SON DAKİKA

Immanuel Kant ve Saf Aklın Eleştirisi

Immanuel Kant 1724 tarihinde doğmuş, Alman felsefesinin kurucu isimlerinden biri olmuş ve felsefe tarihinin kendisinden sonraki dönemini belirleyici olarak etkilemiştir. Eleştirel felsefenin babası olarak kabul edilir.

Konigsberg Üniversitesi Teoloji Fakültesi'nde yüksek öğrenimine başladı. 

Latince, filoloji, matematik, mantık ve teoloji eğitimi aldı.

Eğitimi sırasında Leibniz ve Wolff'tan etkilendi.

Modern felsefenin gelişim seyrine uygun olarak bilgi kuramını ön plana çıkartmıştır. Kant'ın gözünde bilim, liderleri kesin olan ve yöntemleri, ancak Hume'unki gibi felsefi bir kuşkuculuk benimsendiği zaman sorgulanabilen evrensel bir disiplindir. 

Ona göre bilim yansızdır ve nesneldir.

Saf aklın eleştirisi ise Immanuel Kant'ın 1781'de basılan ve en önemli eserleri arasında kabul edilen kitabıdır. Temel olarak Hume'un, olayların arasında bir neden-sonuç ilişkisi olduğu önermesinin kanıtlanamaz olduğu fikrinden yola çıkarak saf aklın mümkün olamayacağına dair ürettiği skeptik bakışına çözüm getirmeye çalışır.

Kant, öğretisiyle bilimsel bilginin olanaklı olduğunu göstererek, Newton fiziğini temellendirir.

Tüm bu düşünceler arasında med cezir yaşarken daha fazla vakit kaybetmeden zaman makinamı çalıştırıp 1781 yılına ‘Saf Aklın Eleştirisi’ kitabının basıldığı tarihe gidiyorum.

Kendimi tanıtarak üstad ile kahve içerken kitabı hakkında konuşmak istediğimi söylüyorum.

-Kim olduğunu bilmiyorum ancak kitabım hakkında konuşmak istemen hoşuma gitti.

Otur yabancı ne öğrenmek istiyorsan sorabilirsin?

-Üstadım bu kitabı neden yazdın?

-Aslında benim yaklaşımımı felsefede kopernikçi devrim olarak görebilirsin. Kopernik güneşin dünyanın etrafında değil, dünyanın güneşin etrafında döndüğünü öne sürmüştü. Benim devrimci düşünceme göre ise yaşadığımız ve algıladığımız dünya basitçe bizden bağımsız var olamayıp, daha çok algılayanın zihninin niteliklerine bağlıdır.

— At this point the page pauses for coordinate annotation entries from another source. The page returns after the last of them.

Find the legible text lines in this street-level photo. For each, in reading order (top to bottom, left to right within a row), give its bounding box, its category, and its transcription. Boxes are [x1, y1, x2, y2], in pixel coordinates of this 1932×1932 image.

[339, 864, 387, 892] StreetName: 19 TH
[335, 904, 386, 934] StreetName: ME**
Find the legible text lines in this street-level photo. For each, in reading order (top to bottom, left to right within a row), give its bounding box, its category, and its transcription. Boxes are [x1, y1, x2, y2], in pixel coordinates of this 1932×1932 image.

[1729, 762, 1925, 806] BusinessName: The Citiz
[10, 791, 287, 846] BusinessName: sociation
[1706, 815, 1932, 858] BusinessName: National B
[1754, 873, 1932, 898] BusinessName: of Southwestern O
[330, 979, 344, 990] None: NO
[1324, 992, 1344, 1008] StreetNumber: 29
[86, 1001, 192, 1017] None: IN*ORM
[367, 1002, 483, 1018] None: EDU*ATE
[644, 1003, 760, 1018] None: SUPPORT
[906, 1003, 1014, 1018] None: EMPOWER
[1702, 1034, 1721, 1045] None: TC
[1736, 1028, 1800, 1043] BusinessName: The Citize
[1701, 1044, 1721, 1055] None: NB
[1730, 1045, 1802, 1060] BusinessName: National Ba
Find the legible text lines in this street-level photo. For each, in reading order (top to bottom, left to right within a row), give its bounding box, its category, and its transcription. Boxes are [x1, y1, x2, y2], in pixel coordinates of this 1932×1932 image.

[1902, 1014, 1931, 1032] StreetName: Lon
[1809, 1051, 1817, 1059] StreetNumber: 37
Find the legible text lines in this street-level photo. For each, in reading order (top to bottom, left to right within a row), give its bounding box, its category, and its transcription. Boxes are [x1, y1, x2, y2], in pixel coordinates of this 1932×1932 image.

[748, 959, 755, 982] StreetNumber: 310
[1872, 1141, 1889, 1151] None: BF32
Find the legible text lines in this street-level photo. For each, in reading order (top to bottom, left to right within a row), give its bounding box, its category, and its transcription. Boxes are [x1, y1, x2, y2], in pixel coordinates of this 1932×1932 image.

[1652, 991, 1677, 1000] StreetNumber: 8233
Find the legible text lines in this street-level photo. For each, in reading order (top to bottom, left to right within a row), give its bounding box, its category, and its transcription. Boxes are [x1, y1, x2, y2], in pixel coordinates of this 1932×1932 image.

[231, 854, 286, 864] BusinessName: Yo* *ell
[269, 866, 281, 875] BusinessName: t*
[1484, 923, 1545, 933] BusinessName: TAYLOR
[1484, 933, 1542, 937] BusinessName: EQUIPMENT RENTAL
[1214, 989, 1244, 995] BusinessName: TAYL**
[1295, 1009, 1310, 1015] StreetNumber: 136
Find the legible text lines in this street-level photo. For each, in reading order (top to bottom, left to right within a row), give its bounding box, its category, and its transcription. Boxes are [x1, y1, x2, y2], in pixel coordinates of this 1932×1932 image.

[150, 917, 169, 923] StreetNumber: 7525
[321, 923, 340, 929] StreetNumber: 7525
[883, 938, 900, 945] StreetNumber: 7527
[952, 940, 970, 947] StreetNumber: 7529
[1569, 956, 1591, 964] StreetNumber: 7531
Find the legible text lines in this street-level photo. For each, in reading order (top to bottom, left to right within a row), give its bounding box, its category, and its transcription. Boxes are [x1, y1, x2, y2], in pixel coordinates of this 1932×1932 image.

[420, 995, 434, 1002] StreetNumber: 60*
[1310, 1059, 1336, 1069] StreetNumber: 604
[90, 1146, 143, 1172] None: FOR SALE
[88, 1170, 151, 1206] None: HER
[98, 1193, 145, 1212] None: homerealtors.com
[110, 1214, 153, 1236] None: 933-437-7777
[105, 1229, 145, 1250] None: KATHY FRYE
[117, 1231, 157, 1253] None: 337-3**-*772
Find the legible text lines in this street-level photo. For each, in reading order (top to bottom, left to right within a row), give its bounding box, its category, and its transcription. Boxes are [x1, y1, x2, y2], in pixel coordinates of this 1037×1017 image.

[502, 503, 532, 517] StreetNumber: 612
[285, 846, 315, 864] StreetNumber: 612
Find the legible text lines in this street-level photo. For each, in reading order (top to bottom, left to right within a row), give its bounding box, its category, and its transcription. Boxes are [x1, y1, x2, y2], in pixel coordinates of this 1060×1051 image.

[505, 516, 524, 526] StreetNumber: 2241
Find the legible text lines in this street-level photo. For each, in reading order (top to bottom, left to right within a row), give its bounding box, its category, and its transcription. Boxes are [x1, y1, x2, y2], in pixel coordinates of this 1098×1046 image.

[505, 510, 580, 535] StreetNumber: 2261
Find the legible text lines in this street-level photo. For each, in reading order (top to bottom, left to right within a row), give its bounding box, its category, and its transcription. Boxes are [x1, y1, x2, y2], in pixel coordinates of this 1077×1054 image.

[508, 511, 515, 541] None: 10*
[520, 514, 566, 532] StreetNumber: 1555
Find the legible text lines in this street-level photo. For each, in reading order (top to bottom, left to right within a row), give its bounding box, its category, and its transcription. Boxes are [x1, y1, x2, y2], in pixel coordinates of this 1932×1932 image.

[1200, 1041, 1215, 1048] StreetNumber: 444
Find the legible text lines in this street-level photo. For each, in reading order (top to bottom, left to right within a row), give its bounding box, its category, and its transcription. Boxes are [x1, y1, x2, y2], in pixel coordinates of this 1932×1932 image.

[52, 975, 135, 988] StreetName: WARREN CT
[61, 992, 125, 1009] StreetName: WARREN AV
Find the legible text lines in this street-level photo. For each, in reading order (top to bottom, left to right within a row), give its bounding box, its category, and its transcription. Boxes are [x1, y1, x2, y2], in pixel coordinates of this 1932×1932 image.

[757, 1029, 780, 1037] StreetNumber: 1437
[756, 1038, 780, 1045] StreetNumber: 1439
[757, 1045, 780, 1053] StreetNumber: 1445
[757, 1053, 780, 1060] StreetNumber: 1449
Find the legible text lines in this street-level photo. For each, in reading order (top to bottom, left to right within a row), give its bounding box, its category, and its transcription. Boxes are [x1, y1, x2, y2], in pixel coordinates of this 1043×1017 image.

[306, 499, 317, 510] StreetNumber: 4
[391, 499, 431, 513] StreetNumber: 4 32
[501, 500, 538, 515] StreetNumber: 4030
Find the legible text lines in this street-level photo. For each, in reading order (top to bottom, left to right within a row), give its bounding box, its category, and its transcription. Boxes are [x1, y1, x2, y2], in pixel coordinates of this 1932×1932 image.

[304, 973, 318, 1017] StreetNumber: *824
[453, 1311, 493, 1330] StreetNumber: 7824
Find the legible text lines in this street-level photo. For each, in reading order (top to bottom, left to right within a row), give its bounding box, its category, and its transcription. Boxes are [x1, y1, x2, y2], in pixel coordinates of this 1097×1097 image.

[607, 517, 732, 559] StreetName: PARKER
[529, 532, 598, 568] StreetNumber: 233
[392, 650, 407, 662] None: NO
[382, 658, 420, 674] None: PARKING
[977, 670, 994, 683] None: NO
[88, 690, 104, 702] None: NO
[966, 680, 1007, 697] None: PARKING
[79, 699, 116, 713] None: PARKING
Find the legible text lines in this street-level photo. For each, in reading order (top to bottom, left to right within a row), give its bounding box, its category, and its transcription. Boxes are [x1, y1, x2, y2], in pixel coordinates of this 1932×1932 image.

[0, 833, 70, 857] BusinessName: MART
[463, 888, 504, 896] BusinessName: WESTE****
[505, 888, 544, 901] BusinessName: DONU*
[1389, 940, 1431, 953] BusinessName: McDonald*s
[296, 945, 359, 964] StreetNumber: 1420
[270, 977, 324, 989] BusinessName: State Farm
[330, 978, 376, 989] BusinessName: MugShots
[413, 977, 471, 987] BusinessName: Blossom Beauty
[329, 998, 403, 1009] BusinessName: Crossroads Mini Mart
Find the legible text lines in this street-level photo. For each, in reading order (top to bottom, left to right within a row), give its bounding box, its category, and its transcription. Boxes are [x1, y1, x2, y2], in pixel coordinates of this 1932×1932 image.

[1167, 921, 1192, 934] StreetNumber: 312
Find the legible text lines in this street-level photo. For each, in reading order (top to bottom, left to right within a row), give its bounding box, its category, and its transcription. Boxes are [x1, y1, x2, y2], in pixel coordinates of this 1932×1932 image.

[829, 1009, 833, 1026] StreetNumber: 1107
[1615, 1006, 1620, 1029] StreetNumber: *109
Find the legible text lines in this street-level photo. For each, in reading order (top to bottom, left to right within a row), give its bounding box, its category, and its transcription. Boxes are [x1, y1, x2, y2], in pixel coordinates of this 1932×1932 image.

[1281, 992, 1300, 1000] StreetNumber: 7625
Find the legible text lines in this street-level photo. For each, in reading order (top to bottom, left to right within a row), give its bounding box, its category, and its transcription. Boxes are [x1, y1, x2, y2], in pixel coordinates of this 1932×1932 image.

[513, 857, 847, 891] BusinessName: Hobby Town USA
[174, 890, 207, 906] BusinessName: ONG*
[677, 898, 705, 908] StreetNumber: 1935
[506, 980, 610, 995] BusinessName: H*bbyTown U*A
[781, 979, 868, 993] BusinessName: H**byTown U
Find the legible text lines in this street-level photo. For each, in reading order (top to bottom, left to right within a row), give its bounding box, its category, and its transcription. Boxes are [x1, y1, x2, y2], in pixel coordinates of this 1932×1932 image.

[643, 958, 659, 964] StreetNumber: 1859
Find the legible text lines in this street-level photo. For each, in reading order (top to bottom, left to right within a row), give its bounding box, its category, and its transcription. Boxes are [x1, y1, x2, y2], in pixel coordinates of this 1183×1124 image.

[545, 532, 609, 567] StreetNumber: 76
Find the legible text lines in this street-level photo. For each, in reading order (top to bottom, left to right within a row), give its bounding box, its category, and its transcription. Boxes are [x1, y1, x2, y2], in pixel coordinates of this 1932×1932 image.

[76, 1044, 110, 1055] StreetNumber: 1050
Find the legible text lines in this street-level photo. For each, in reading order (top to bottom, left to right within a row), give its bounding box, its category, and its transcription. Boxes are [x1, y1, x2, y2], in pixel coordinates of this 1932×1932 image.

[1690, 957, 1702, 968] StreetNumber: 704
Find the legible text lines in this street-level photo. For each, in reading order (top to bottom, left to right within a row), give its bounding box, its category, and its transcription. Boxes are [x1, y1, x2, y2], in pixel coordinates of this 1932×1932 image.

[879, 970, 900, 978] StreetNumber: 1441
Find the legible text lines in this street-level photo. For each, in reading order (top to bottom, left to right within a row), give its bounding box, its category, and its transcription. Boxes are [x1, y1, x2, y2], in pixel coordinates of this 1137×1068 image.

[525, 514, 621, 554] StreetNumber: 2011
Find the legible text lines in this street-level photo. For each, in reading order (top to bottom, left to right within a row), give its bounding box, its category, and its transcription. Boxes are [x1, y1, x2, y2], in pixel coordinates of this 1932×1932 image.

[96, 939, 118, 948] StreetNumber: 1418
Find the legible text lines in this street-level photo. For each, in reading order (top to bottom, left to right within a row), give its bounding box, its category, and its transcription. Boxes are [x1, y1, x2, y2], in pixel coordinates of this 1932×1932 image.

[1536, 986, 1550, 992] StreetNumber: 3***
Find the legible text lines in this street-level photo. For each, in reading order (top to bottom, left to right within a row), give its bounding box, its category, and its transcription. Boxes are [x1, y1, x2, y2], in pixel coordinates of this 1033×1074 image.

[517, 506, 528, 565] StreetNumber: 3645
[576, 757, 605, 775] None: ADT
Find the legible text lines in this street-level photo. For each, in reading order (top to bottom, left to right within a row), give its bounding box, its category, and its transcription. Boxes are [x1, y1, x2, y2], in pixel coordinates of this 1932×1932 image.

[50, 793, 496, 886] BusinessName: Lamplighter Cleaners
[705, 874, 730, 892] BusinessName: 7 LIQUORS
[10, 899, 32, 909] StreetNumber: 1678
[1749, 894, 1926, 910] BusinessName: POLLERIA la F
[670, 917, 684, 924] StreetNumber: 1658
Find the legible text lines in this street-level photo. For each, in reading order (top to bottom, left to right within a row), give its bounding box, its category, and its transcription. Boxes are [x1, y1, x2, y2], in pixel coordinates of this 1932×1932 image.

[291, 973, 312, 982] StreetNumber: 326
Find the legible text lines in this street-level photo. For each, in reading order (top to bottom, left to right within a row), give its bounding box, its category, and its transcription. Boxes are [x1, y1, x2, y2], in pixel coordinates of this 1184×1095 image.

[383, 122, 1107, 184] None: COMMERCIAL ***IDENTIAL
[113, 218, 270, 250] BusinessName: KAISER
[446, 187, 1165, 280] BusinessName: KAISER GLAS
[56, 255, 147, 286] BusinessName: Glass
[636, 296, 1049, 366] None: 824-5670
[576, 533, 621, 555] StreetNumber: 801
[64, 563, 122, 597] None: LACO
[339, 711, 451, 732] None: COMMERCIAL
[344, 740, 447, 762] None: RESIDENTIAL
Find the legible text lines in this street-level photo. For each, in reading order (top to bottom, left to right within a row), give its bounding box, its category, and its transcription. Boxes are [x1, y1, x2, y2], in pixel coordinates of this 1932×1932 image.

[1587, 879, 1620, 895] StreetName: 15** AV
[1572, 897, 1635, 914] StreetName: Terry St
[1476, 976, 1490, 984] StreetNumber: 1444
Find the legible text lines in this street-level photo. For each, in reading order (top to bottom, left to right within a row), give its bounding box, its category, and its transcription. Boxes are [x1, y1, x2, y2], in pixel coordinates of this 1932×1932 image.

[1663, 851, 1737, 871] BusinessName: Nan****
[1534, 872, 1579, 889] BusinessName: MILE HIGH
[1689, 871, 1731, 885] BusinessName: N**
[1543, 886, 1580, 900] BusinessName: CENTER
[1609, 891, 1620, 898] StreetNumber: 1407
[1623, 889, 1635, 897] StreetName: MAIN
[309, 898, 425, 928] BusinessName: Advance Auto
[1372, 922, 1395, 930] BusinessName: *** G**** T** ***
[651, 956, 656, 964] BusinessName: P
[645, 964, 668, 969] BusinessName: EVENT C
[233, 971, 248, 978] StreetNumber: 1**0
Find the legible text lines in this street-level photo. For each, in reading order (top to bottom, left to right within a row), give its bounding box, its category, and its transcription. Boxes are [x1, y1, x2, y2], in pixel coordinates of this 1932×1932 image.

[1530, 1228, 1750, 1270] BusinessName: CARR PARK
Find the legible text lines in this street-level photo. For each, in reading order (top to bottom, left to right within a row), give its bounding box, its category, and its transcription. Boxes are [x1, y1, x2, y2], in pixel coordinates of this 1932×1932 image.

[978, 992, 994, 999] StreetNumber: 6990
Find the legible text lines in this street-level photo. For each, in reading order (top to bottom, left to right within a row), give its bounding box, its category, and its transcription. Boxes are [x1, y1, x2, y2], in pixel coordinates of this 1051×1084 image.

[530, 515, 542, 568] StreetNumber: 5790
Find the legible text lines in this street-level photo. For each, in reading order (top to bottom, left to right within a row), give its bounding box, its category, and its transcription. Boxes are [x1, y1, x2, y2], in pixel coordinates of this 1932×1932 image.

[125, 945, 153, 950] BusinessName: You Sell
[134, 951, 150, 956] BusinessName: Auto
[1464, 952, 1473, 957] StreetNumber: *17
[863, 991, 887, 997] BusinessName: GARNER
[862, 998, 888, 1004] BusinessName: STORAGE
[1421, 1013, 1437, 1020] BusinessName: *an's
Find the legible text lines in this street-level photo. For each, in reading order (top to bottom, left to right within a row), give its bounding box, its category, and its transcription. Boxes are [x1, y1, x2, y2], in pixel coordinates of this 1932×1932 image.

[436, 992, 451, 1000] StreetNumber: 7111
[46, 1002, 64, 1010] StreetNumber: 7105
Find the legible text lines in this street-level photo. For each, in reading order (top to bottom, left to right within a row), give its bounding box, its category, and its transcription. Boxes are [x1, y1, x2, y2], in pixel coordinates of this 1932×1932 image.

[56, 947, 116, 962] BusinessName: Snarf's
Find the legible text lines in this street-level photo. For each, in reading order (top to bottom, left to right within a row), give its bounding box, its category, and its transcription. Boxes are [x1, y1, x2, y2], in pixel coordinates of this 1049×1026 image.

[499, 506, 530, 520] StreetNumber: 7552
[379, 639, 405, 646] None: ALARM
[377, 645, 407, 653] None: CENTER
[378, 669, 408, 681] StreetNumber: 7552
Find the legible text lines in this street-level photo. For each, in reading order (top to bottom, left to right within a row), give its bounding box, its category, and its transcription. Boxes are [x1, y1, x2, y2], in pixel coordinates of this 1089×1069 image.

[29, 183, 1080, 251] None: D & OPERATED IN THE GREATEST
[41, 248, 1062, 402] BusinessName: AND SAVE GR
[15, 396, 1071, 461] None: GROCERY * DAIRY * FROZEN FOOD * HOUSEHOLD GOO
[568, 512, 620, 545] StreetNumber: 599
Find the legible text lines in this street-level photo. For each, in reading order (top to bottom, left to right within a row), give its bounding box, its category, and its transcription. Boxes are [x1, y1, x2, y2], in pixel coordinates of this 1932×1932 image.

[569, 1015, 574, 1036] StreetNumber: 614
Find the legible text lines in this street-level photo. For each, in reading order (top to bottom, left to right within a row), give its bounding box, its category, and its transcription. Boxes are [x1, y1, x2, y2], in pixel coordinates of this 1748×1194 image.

Dünyaya pembe gözlüklerle bakarsan her şeyi pembe görürsün. Benden önceki birçok filozof, dünya ile ilgili bilginin çok büyük ölçüde pasif alıcısı olduğunu varsaymıştı.

Ben ise aksine dünyayı algılayanlar olarak her deneyimimize belli özellikler yüklediğimizi öne sürdüm.

Neden ve sonuç, zaman ve uzay, dünyada bulunan ve bizden bağımsız var olan şeyler değil, daha çok algılayan öznenin yaptığı katkıdır. Taktığımız gözlükler tüm deneyimlerimizi renklendirir. Benzeştirmeyi daha ileri götürürsek, bir şekilde gözlükleri çıkarsaydık hiçbir şeyi deneyimleyemezdik.

‘Saf Aklın Eleştirisi’ adının da gösterdiği gibi, tek başımıza akılla gerçekliğin doğasını keşfedebileceğimizi öne süren düşünceye yönelik bir saldırıdır aslında.

Benim verdiğim sonuca göre, bilgi hem duyu deneyimini hem de algılayanın katkıda bulunduğu kavramları gerektirir. Biri olmadan diğeri işe yaramaz.

Özellikle görünüş dünyasının ötesinde neyin bulunduğuna ilişkin metafizik kurmaca, deneyime dayanmadıkça değersizdir.

Saf akıl aşkın bir gerçekliğin nihai doğasını vermez…

-Son olarak aydınlanma hakkın ne düşünüyorsun üstadım?

-Aydınlanma, kişinin kendi aklını kullanma cesaretidir…

Yani kısaca, ‘Sapere aude’ diyebiliriz.